Data extracted from a collection:
+ + + +

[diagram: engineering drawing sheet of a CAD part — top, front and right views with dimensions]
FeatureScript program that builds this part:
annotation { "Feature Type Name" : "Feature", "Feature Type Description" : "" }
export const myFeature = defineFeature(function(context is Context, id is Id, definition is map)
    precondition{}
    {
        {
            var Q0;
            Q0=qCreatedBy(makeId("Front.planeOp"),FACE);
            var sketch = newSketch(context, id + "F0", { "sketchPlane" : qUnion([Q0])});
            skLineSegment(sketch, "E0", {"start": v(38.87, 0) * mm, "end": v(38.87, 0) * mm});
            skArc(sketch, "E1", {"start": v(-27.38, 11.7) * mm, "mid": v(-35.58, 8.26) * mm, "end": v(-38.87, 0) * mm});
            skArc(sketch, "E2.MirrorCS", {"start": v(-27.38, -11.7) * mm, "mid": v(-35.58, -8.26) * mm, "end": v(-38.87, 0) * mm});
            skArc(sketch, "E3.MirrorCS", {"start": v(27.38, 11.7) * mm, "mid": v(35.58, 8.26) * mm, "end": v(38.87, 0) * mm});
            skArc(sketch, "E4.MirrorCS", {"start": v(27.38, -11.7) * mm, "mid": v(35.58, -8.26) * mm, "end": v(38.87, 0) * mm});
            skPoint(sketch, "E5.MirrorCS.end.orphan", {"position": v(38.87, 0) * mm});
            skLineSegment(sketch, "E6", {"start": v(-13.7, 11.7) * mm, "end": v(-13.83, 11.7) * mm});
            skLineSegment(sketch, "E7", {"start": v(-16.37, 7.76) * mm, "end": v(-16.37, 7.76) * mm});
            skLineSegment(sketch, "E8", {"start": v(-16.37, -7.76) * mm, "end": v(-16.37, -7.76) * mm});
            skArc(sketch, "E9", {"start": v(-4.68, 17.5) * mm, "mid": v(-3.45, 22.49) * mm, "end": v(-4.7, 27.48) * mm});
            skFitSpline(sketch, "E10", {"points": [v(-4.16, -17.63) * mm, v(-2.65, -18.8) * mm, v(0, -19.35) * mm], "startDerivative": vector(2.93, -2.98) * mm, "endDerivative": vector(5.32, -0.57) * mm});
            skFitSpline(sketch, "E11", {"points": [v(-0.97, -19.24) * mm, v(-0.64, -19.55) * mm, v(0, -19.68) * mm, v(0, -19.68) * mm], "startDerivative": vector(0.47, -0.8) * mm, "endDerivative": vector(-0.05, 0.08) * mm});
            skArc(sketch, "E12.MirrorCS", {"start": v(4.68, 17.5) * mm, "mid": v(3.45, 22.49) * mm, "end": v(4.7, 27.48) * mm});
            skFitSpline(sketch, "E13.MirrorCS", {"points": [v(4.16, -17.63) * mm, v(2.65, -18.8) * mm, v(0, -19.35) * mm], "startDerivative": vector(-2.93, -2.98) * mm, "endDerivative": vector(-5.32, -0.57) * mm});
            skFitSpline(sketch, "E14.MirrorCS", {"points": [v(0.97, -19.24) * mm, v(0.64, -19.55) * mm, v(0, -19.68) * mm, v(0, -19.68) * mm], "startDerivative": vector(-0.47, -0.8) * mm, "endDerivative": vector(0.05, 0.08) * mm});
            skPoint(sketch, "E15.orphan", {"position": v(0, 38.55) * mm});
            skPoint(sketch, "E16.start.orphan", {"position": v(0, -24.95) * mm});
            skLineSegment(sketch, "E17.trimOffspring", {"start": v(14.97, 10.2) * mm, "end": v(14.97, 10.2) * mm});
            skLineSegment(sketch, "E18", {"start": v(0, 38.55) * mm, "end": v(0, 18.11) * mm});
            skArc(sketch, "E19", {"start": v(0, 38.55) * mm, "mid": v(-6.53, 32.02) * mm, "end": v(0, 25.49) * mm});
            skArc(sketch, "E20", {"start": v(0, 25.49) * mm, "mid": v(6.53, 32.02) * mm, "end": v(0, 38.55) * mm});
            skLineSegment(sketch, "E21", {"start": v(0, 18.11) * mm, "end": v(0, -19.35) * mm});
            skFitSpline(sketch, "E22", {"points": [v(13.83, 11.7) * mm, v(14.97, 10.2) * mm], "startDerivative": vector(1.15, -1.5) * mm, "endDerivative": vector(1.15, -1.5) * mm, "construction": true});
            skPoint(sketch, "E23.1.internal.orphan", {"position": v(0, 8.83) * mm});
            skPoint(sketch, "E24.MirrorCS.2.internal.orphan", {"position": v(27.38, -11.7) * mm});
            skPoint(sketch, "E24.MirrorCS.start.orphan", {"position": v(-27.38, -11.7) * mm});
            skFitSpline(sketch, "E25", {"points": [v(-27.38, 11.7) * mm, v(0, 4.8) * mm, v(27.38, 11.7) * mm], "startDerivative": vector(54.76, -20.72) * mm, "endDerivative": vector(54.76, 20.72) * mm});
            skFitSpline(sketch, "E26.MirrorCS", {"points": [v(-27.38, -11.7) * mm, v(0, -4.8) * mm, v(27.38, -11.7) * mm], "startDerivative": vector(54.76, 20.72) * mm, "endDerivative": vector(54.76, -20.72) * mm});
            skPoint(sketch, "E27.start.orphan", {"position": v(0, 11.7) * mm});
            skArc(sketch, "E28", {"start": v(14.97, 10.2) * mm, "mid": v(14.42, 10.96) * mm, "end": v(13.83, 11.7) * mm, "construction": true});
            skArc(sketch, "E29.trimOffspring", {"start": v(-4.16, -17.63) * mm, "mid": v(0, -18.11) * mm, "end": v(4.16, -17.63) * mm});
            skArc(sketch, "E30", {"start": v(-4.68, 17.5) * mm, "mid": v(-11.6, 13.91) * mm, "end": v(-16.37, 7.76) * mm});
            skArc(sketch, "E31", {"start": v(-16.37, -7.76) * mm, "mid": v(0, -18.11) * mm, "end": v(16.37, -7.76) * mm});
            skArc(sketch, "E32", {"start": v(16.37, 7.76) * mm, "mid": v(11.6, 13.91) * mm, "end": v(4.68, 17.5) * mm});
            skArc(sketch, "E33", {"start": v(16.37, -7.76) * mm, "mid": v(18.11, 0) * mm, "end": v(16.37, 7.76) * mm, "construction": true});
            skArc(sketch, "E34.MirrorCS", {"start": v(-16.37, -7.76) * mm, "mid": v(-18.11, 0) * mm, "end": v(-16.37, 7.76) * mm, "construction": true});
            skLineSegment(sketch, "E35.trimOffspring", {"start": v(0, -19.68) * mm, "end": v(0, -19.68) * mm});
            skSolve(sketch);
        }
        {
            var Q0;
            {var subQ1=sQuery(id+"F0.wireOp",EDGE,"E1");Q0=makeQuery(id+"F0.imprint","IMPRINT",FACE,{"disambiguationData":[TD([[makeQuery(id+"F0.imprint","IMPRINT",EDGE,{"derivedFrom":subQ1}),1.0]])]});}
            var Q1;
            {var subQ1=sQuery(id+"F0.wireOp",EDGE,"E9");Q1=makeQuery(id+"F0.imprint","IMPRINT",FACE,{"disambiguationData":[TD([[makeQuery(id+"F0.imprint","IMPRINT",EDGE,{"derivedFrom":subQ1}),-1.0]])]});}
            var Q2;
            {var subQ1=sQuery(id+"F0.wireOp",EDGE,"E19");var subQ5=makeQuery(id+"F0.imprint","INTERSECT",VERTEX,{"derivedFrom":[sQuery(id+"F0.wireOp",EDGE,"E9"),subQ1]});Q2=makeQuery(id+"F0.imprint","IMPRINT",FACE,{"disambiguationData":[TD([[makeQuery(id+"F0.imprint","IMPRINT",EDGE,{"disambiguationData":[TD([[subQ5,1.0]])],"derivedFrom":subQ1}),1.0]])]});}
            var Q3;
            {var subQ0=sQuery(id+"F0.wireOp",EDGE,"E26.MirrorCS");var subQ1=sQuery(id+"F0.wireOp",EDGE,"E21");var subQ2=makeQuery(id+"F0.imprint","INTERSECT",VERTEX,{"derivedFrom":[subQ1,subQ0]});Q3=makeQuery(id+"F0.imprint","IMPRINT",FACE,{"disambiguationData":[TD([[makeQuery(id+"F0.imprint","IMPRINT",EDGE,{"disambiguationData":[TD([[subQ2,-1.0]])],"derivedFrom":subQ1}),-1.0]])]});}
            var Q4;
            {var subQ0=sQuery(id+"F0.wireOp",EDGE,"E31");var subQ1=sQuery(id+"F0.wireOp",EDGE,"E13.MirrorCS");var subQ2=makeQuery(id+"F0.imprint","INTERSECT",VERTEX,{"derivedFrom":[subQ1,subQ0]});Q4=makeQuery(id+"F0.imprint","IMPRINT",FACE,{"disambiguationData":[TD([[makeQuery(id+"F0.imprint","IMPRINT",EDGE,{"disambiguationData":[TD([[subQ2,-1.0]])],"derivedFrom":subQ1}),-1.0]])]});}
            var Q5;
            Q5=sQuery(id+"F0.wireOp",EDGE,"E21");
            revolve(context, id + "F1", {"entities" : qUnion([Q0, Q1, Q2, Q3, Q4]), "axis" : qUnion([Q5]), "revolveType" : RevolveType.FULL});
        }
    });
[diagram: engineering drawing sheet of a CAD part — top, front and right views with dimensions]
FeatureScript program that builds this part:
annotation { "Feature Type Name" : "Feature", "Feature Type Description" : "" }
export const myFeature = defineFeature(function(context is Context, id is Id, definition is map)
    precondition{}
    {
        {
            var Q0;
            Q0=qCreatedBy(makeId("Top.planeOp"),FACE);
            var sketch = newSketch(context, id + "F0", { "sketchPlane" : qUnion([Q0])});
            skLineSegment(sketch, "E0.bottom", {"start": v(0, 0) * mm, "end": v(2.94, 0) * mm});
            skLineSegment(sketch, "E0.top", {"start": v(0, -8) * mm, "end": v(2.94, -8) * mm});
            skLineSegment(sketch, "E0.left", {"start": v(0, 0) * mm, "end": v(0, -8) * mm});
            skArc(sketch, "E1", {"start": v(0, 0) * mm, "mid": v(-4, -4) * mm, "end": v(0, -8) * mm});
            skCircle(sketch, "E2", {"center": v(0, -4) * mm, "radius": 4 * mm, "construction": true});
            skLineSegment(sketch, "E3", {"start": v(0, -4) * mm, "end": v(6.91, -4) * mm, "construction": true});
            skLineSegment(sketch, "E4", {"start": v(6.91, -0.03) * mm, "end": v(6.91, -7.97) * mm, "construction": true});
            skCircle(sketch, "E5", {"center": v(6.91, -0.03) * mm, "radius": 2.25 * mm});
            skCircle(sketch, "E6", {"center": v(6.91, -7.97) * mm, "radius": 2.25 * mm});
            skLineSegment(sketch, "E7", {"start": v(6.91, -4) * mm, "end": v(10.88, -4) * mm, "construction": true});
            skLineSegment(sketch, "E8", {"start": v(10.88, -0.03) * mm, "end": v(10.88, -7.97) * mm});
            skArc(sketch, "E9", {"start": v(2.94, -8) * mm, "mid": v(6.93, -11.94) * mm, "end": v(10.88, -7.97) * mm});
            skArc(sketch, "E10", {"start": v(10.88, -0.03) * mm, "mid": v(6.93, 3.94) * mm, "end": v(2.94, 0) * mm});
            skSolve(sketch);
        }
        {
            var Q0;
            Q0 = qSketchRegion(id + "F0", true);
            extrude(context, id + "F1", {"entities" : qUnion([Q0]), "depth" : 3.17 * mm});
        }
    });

+ + + +

GIVEN PROBLEM:
Quote the lines exactly, starting at the first line and ending at the line that contains "v(-13.7, 11.7) *", with both ends included.

RIGHT ANSWER:
[diagram: engineering drawing sheet of a CAD part — top, front and right views with dimensions]
FeatureScript program that builds this part:
annotation { "Feature Type Name" : "Feature", "Feature Type Description" : "" }
export const myFeature = defineFeature(function(context is Context, id is Id, definition is map)
    precondition{}
    {
        {
            var Q0;
            Q0=qCreatedBy(makeId("Front.planeOp"),FACE);
            var sketch = newSketch(context, id + "F0", { "sketchPlane" : qUnion([Q0])});
            skLineSegment(sketch, "E0", {"start": v(38.87, 0) * mm, "end": v(38.87, 0) * mm});
            skArc(sketch, "E1", {"start": v(-27.38, 11.7) * mm, "mid": v(-35.58, 8.26) * mm, "end": v(-38.87, 0) * mm});
            skArc(sketch, "E2.MirrorCS", {"start": v(-27.38, -11.7) * mm, "mid": v(-35.58, -8.26) * mm, "end": v(-38.87, 0) * mm});
            skArc(sketch, "E3.MirrorCS", {"start": v(27.38, 11.7) * mm, "mid": v(35.58, 8.26) * mm, "end": v(38.87, 0) * mm});
            skArc(sketch, "E4.MirrorCS", {"start": v(27.38, -11.7) * mm, "mid": v(35.58, -8.26) * mm, "end": v(38.87, 0) * mm});
            skPoint(sketch, "E5.MirrorCS.end.orphan", {"position": v(38.87, 0) * mm});
            skLineSegment(sketch, "E6", {"start": v(-13.7, 11.7) * mm, "end": v(-13.83, 11.7) * mm});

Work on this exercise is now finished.